> _ACTIVITY_: Can you transcribe the data exactly? Leave the pictures out.

Extracted records
=-=-=
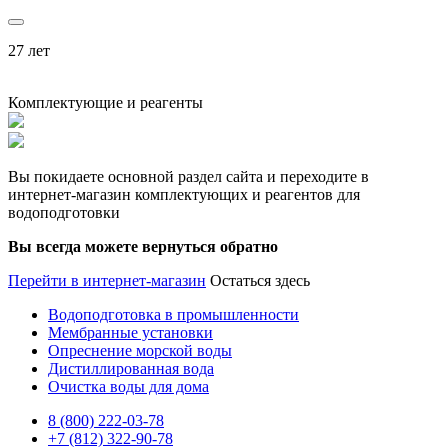
27 лет
Комплектующие и реагенты
Вы покидаете основной раздел сайта и переходите в
интернет-магазин комплектующих и реагентов для
водоподготовки
Вы всегда можете вернуться обратно
Перейти в интернет-магазин
Остаться здесь
Водоподготовка в промышленности
Мембранные установки
Опреснение морской воды
Дистиллированная вода
Очистка воды для дома
8 (800) 222-03-78
+7 (812) 322-90-78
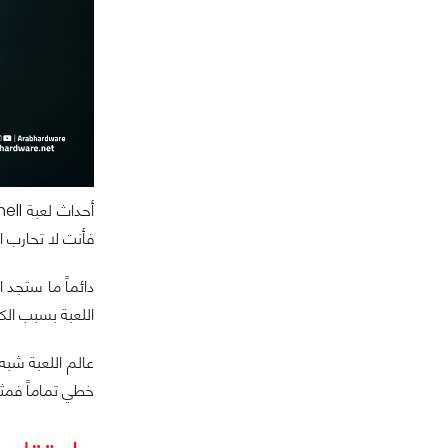
فأنت لا تحارب ا
دائماً ما ستجد 
اللعبة بسبب الكآ
خطي تماماً فمث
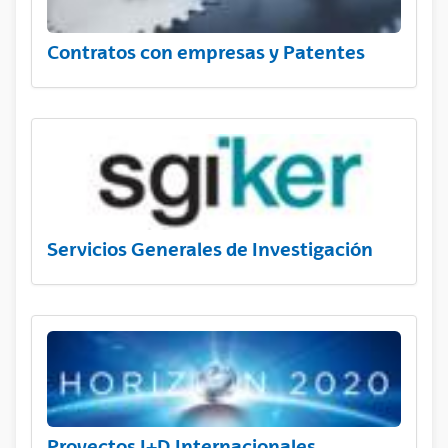
Contratos con empresas y Patentes
Servicios Generales de Investigación
Proyectos I+D Internacionales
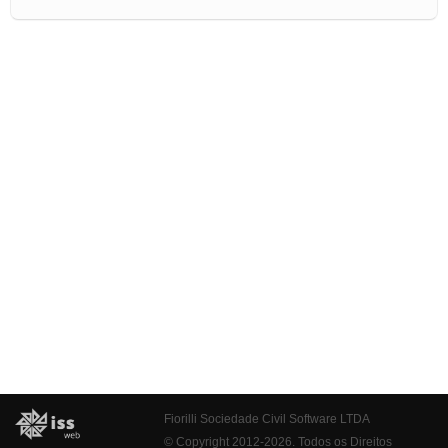
Fiorilli Sociedade Civil Software LTDA
© Copyright 2012-2026. Todos os Direitos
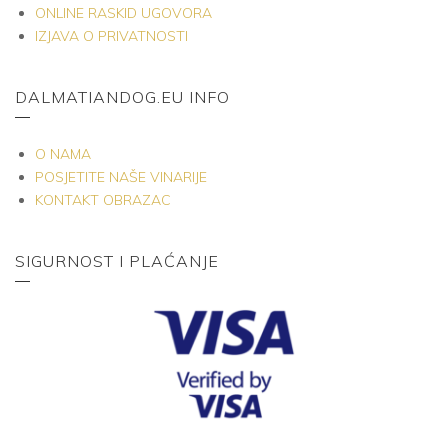
ONLINE RASKID UGOVORA
IZJAVA O PRIVATNOSTI
DALMATIANDOG.EU INFO
O NAMA
POSJETITE NAŠE VINARIJE
KONTAKT OBRAZAC
SIGURNOST I PLAĆANJE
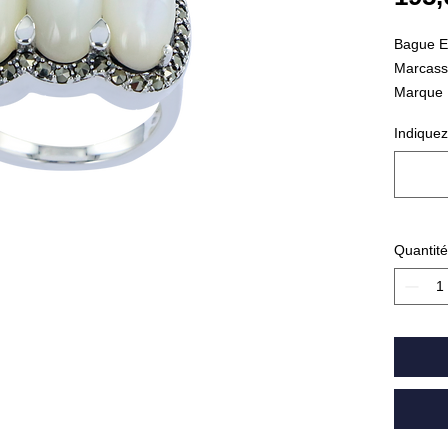
Bague E
Marcassi
Marque 
Poids : 
Indiquez
Quantité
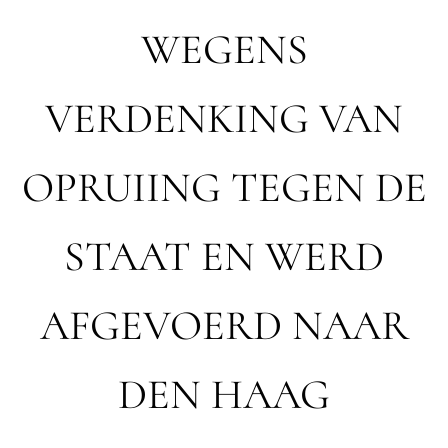
WEGENS
VERDENKING VAN
OPRUIING TEGEN DE
STAAT EN WERD
AFGEVOERD NAAR
DEN HAAG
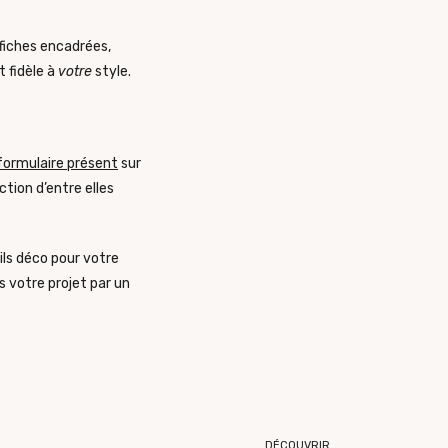
ffiches encadrées,
t fidèle à
votre
style.
formulaire présent
sur
tion d’entre elles
ils déco pour votre
 votre projet par un
DÉCOUVRIR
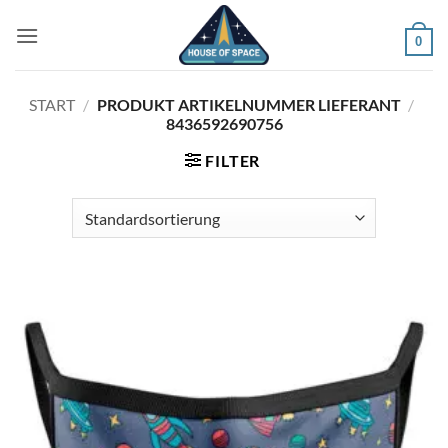
Zum
Inhalt
0
springen
START
/
PRODUKT ARTIKELNUMMER LIEFERANT
/
8436592690756
FILTER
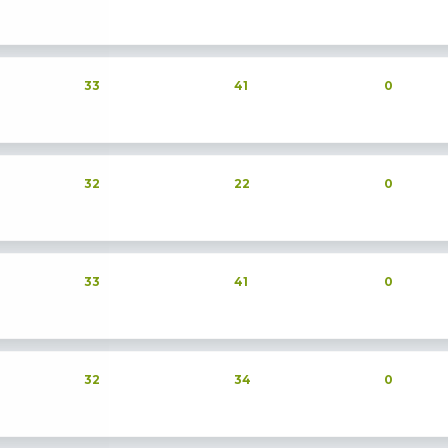
33
41
0
32
22
0
33
41
0
32
34
0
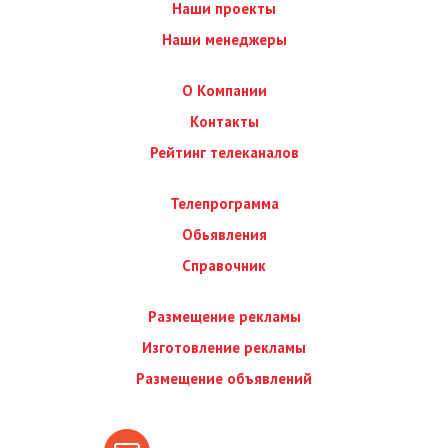
Наши проекты
Наши менеджеры
О Компании
Контакты
Рейтинг телеканалов
Телепрограмма
Обьявления
Справочник
Размещение рекламы
Изготовление рекламы
Размещение объявлений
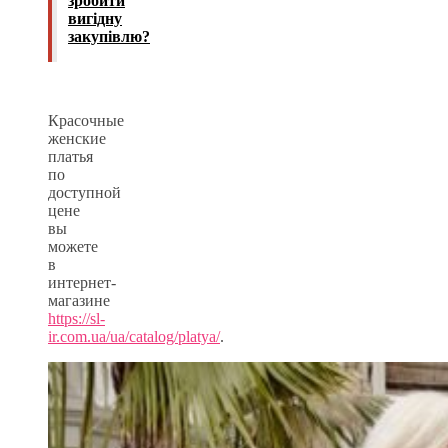
зробити
вигідну
закупівлю?
Красочные
женские
платья
по
доступной
цене
вы
можете
в
интернет-
магазине
https://sl-
ir.com.ua/ua/catalog/platya/
.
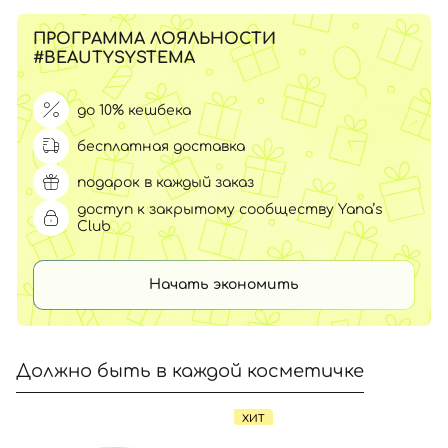
ПРОГРАММА ЛОЯЛЬНОСТИ
#BEAUTYSYSTEMA
до 10% кешбека
бесплатная доставка
подарок в каждый заказ
доступ к закрытому сообществу Yana’s
Club
Начать экономить
Должно быть в каждой косметичке
ХИТ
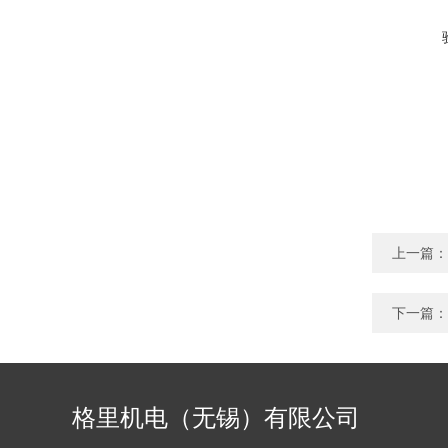
上一篇：
下一篇：
格里机电（无锡）有限公司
=-=-=
> _WORKED SOLUTION_:
27 лет
Комплектующие и реагенты
Вы покидаете основной раздел сайта и переходите в
интернет-магазин комплектующих и реагентов для
водоподготовки
Вы всегда можете вернуться обратно
Перейти в интернет-магазин
Остаться здесь
Водоподготовка в промышленности
Мембранные установки
Опреснение морской воды
Дистиллированная вода
Очистка воды для дома
8 (800) 222-03-78
+7 (812) 322-90-78
فأنت لا تحارب ا
دائماً ما ستجد 
اللعبة بسبب الكآ
خطي تماماً فمث
Contratos con empresas y Patentes
Servicios Generales de Investigación
Proyectos I+D Internacionales
Fiorilli Sociedade Civil Software LTDA
© Copyright 2012-2026. Todos os Direitos
ONLINE RASKID UGOVORA
IZJAVA O PRIVATNOSTI
DALMATIANDOG.EU INFO
O NAMA
POSJETITE NAŠE VINARIJE
KONTAKT OBRAZAC
SIGURNOST I PLAĆANJE
Bague E
Marcassi
Marque 
Poids : 
Indiquez
Quantité
WEGENS
VERDENKING VAN
OPRUIING TEGEN DE
STAAT EN WERD
AFGEVOERD NAAR
DEN HAAG
ffiches encadrées,
t fidèle à
votre
style.
formulaire présent
sur
tion d’entre elles
ils déco pour votre
 votre projet par un
DÉCOUVRIR
Zum
Inhalt
0
springen
START
/
PRODUKT ARTIKELNUMMER LIEFERANT
/
8436592690756
FILTER
33
41
0
32
22
0
33
41
0
32
34
0
Наши проекты
Наши менеджеры
О Компании
Контакты
Рейтинг телеканалов
Телепрограмма
Обьявления
Справочник
Размещение рекламы
Изготовление рекламы
Размещение объявлений
зробити
вигідну
закупівлю?
Красочные
женские
платья
по
доступной
цене
вы
можете
в
интернет-
магазине
https://sl-
ir.com.ua/ua/catalog/platya/
.
ПРОГРАММА ЛОЯЛЬНОСТИ
#BEAUTYSYSTEMA
до 10% кешбека
бесплатная доставка
подарок в каждый заказ
доступ к закрытому сообществу Yana’s
Club
Начать экономить
Должно быть в каждой косметичке
ХИТ
上一篇：
下一篇：
格里机电（无锡）有限公司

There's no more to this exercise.